| Task instructions |
• 1. In the Unwrinkling profile below, translate the sentence "She grew up in the Philippines and studied art in Chicago." into Spanish.
• 2. According to the Unwrinkling profile below, where does Whitney Bauck live now?
• 3. Continue the Unwrinkling profile below from where it stops.

| Selected excerpt |
········
Unwrinkling: For the Thinking Fashionista

Wednesday, February 17, 2016
Unwrinkling is a crossroad for faith and fashion from a theological and artistic perspective. Meet the visionary behind it all.

 

When I meet someone new, they often ask what I do. When I respond that I'm a writer, the inevitable follow-up question is, "What do you write about?" I write about my passions, which are faith and fashion. Whitney Bauck of Unwrinkling shares those passions.

 

I first saw Whitney last year at Christian Fashion Week, though we didn't actually meet. Connecting on Facebook a few weeks later, I went to her web site and when I saw this, she had me forever: "Unwrinkling exists to engage fashion in a way that doesn't embarrass God or thinking people." She looks at fashion from a very exciting perspective, tackling problems within the industry and encouraging people to view fashion from an intellectual and theological viewpoint, without compromising its inherent beauty.

 

Whitney is a thinker, writer and photographer. She grew up in the Philippines and studied art in Chicago. She now lives in Brooklyn, NY. I'm inspired by her work and her desire to improve the fashion industry, especially in terms of sustainability.

 

 

Q:  What is the mission/purpose of Unwrinkling?

 

A:  The purpose of Unwrinkling is to create resources that help people engage fashion in a thoughtful and theologically grounded way. Basically, I think you can be smart, be a Jesus-follower, and love fashion. Unwrinkling tries to help you do all of those things in conjunction. So whether you're puzzling through the moral implications of shopping at fast fashion outlets or trying to figure out how a breastfeeding model on the cover of Elle relates to the Virgin Mary, Unwrinkling is there to help.
········
| Stored records |
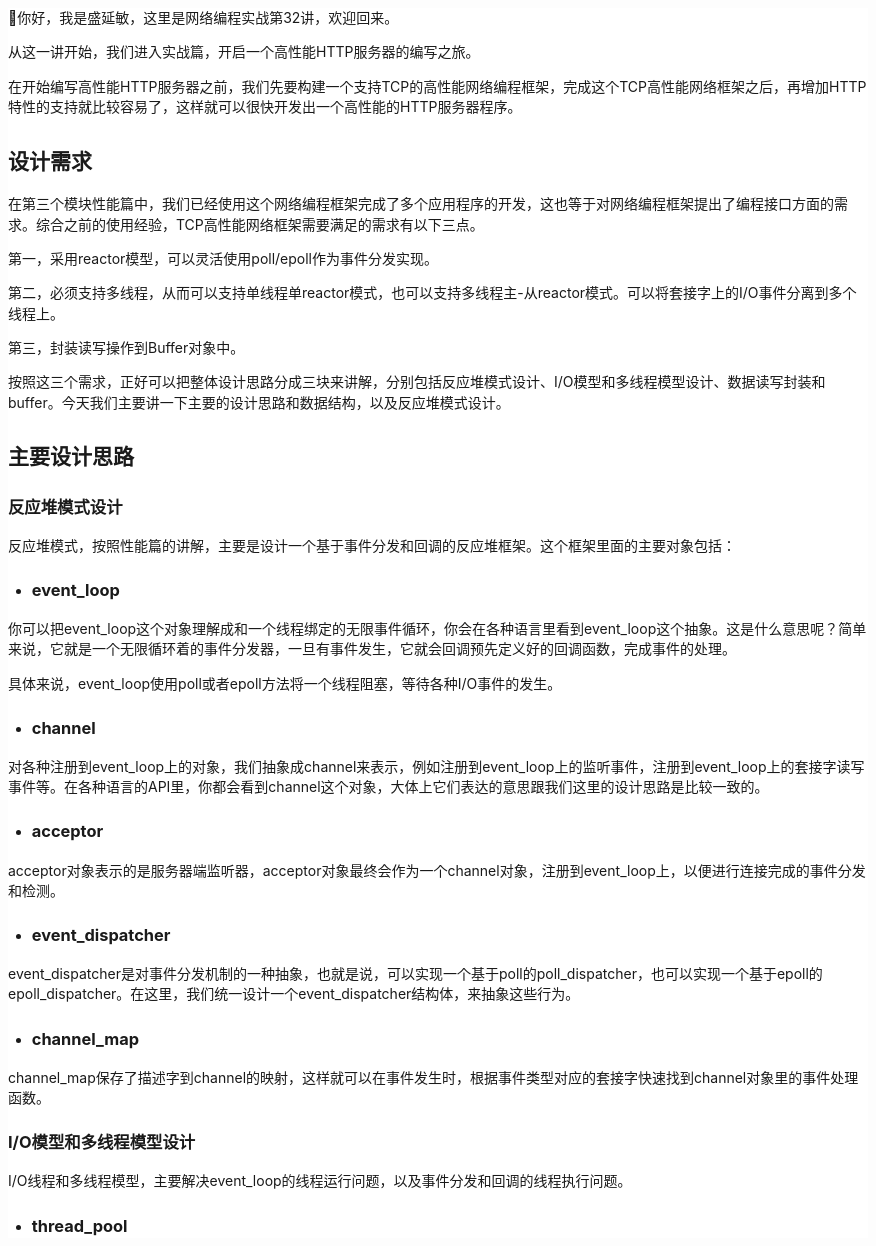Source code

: 你好，我是盛延敏，这里是网络编程实战第32讲，欢迎回来。

从这一讲开始，我们进入实战篇，开启一个高性能HTTP服务器的编写之旅。

在开始编写高性能HTTP服务器之前，我们先要构建一个支持TCP的高性能网络编程框架，完成这个TCP高性能网络框架之后，再增加HTTP特性的支持就比较容易了，这样就可以很快开发出一个高性能的HTTP服务器程序。

## 设计需求

在第三个模块性能篇中，我们已经使用这个网络编程框架完成了多个应用程序的开发，这也等于对网络编程框架提出了编程接口方面的需求。综合之前的使用经验，TCP高性能网络框架需要满足的需求有以下三点。

第一，采用reactor模型，可以灵活使用poll/epoll作为事件分发实现。

第二，必须支持多线程，从而可以支持单线程单reactor模式，也可以支持多线程主-从reactor模式。可以将套接字上的I/O事件分离到多个线程上。

第三，封装读写操作到Buffer对象中。

按照这三个需求，正好可以把整体设计思路分成三块来讲解，分别包括反应堆模式设计、I/O模型和多线程模型设计、数据读写封装和buffer。今天我们主要讲一下主要的设计思路和数据结构，以及反应堆模式设计。

## 主要设计思路

### 反应堆模式设计

反应堆模式，按照性能篇的讲解，主要是设计一个基于事件分发和回调的反应堆框架。这个框架里面的主要对象包括：

- ### event\_loop


你可以把event\_loop这个对象理解成和一个线程绑定的无限事件循环，你会在各种语言里看到event\_loop这个抽象。这是什么意思呢？简单来说，它就是一个无限循环着的事件分发器，一旦有事件发生，它就会回调预先定义好的回调函数，完成事件的处理。

具体来说，event\_loop使用poll或者epoll方法将一个线程阻塞，等待各种I/O事件的发生。

- ### channel


对各种注册到event\_loop上的对象，我们抽象成channel来表示，例如注册到event\_loop上的监听事件，注册到event\_loop上的套接字读写事件等。在各种语言的API里，你都会看到channel这个对象，大体上它们表达的意思跟我们这里的设计思路是比较一致的。

- ### acceptor


acceptor对象表示的是服务器端监听器，acceptor对象最终会作为一个channel对象，注册到event\_loop上，以便进行连接完成的事件分发和检测。

- ### event\_dispatcher


event\_dispatcher是对事件分发机制的一种抽象，也就是说，可以实现一个基于poll的poll\_dispatcher，也可以实现一个基于epoll的epoll\_dispatcher。在这里，我们统一设计一个event\_dispatcher结构体，来抽象这些行为。

- ### channel\_map


channel\_map保存了描述字到channel的映射，这样就可以在事件发生时，根据事件类型对应的套接字快速找到channel对象里的事件处理函数。

### I/O模型和多线程模型设计

I/O线程和多线程模型，主要解决event\_loop的线程运行问题，以及事件分发和回调的线程执行问题。

- ### thread\_pool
········
| Answers to the exercises |
• 1. Creció en Filipinas y estudió arte en Chicago.

• 2. She lives in Brooklyn, NY.

• 3.
 

Q:  How do fashion and faith connect for you?

 

A:  I've loved fashion since I was little, but didn't start pursuing it as a career until I became convinced that the God of the Bible was genuinely invested in it. So I got into fashion because of my faith, and that faith informs how I want to see fashion change - I want to see it become an industry that better protects its laborers and the environment, that honors diverse images and voices, and that serves (rather than taking advantage of) its consumers.

 

My faith is also influenced by my experience and understanding of the fashion industry. This industry is part of the context and community in which I live, which means it can't help but influence the lens through which I see faith.

 

Q:  What exactly is ethical fashion, and why are you passionate about it?

 

A:  There's a lot of complexity baked into that little phrase. But for the sake of keeping it short, I'll say this:  Fashion isn't neutral. There are real human and environmental costs to every clothing purchase you or I make, or to every textile sourcing decision a designer makes. "Ethical fashion," then, is made according to a rightly-aligned moral compass. This can take into account everything from how wool-bearing sheep are raised to garment factory workers' rights to unionize, but the end goal is to make fashion that does good, not ill, in the world.

 

I'm passionate about ethical fashion because the call to care for the poor and oppressed and to care for the planet are so clear in the Bible.

 

Q:  What is the most pressing need in the fashion industry, in your opinion?

 

A:  Supply chain reform. I dream of a world in which clothing is made without any harm coming to the planet or to the people who make clothing. That seems like it should be a no-brainer, but we sadly have a long way to go before we're there.

 

Q:  How would you define your fashion aesthetic?

 

A:  I asked a few of my fashion-savvy friends to describe my style, and this is what they came up with:

 

Wendy from Peter Pan decides to become one of the Lost Boys, but still holds on to her Victorian femme roots, and Never Never Land is like a modern day city.

 

DIY streetwear thrift store junkie with touches of classy female.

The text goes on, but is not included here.